Collected data:
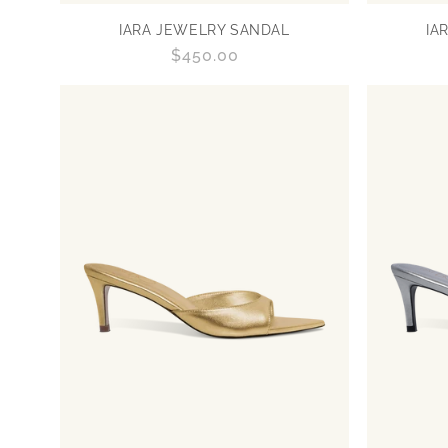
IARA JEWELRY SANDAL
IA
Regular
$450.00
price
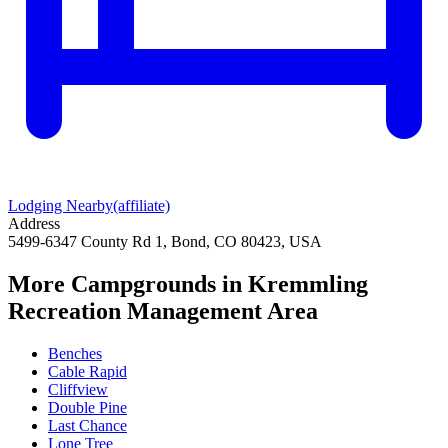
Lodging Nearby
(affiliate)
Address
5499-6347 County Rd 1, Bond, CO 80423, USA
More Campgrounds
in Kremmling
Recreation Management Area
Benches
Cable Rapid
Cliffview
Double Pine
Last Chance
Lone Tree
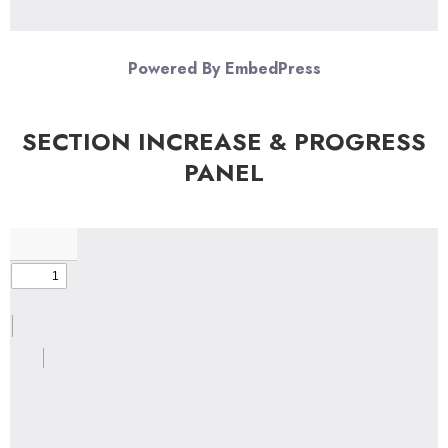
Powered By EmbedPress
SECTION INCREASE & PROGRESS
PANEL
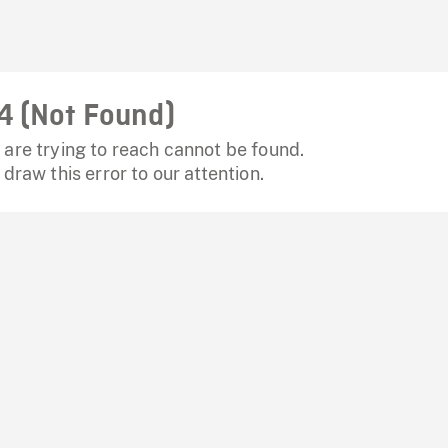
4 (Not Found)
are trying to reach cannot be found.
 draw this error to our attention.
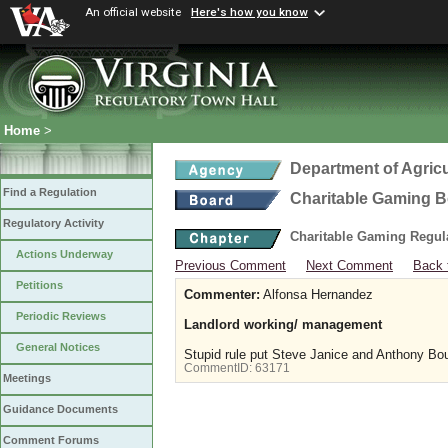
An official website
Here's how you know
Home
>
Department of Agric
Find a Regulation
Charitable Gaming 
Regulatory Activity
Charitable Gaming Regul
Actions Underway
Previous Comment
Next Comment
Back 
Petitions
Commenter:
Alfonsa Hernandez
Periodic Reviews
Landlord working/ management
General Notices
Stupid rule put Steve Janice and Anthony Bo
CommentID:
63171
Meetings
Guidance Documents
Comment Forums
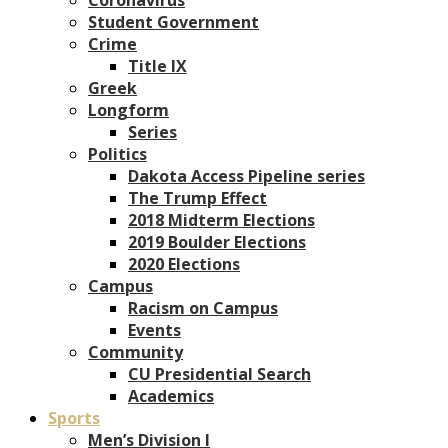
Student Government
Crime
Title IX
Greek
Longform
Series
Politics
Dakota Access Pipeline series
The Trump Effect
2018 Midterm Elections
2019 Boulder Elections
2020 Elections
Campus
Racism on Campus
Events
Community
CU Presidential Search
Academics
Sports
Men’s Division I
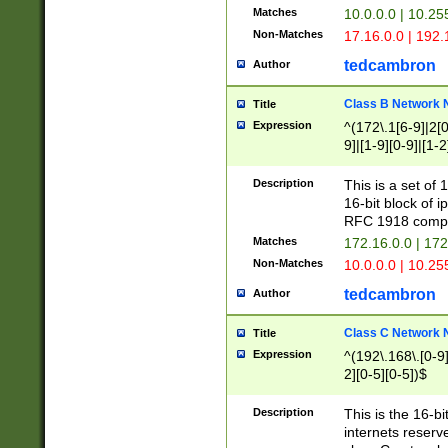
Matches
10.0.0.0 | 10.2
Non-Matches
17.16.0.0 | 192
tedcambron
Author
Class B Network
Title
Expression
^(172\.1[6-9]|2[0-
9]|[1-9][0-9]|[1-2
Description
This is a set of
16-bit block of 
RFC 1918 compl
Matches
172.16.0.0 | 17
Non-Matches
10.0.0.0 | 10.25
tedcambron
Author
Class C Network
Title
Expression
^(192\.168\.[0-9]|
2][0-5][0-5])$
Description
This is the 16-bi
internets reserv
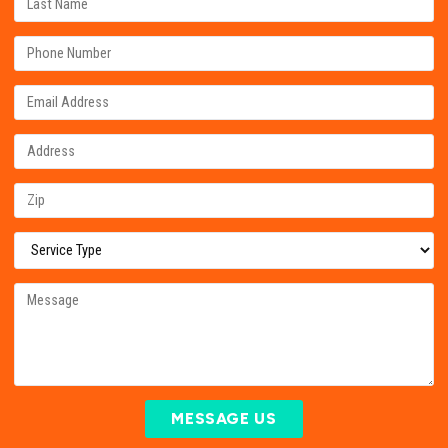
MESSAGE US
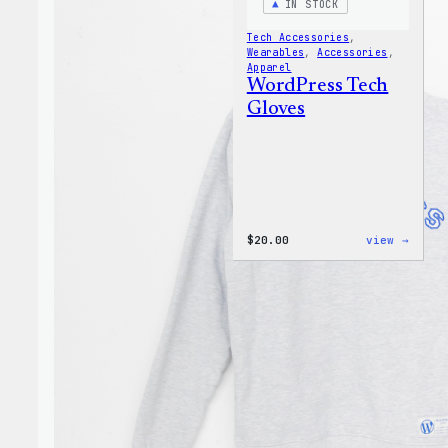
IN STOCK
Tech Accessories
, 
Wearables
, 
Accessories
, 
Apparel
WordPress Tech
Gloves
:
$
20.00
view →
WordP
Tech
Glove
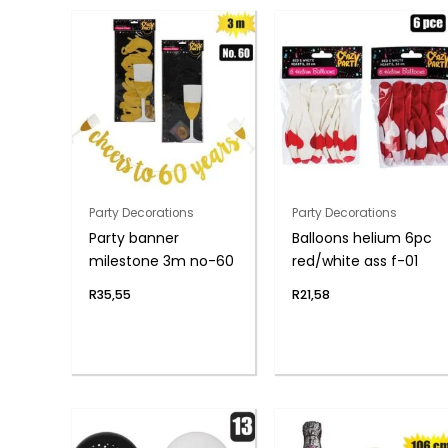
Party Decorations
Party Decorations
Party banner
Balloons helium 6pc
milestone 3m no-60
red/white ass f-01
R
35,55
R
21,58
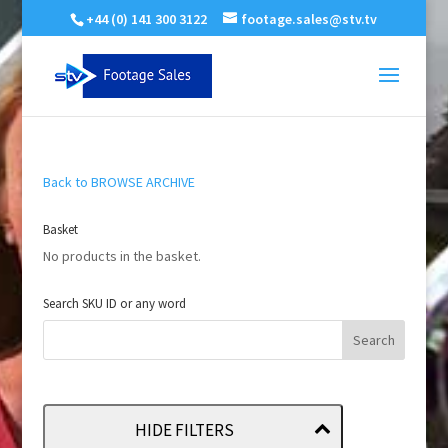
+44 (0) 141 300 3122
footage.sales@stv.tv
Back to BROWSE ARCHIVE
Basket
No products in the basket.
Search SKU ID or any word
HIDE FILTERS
==
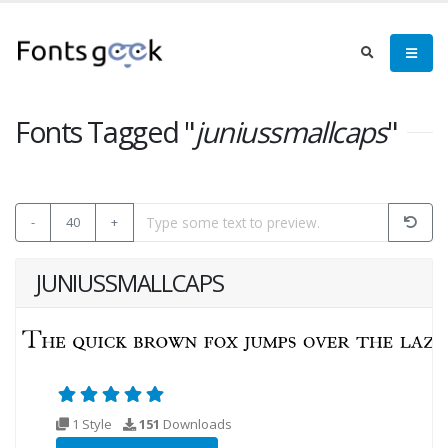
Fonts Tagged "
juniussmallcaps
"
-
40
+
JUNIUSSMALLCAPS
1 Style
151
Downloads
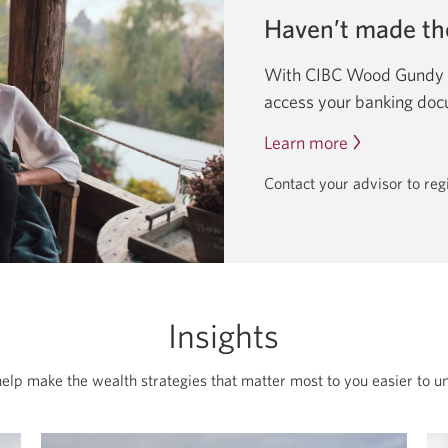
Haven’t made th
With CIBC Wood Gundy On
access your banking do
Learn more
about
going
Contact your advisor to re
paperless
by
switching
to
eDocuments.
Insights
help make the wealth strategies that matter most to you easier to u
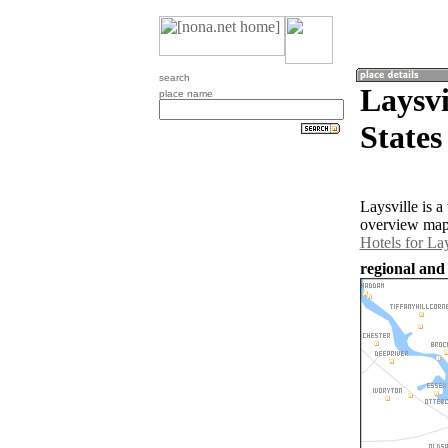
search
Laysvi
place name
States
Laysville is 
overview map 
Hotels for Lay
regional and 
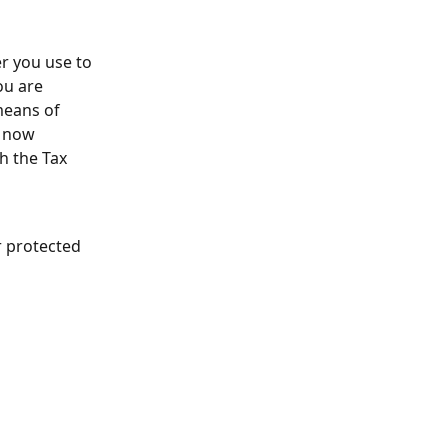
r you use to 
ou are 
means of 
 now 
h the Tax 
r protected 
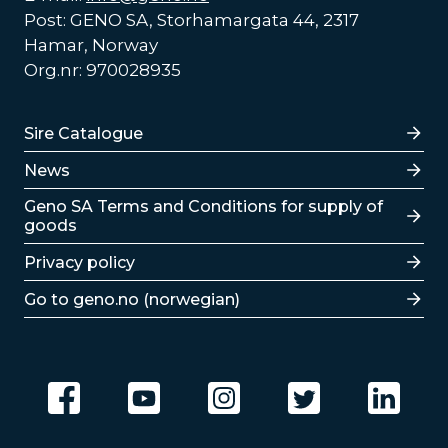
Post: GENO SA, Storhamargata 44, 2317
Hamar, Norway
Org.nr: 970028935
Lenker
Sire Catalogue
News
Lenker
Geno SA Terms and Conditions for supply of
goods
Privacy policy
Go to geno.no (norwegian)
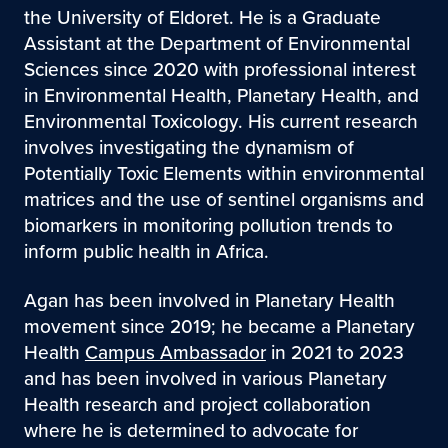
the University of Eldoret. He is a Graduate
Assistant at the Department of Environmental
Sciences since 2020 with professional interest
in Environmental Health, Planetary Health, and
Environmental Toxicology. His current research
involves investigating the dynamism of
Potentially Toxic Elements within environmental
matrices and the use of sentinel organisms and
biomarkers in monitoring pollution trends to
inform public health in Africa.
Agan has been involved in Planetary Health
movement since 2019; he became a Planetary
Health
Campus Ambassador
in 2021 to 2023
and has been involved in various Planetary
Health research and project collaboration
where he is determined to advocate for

The problem:
The answer must be every line from the records above that contains "Tech".

Answer to the exercise:
Tech Accessories
WordPress Tech
Tech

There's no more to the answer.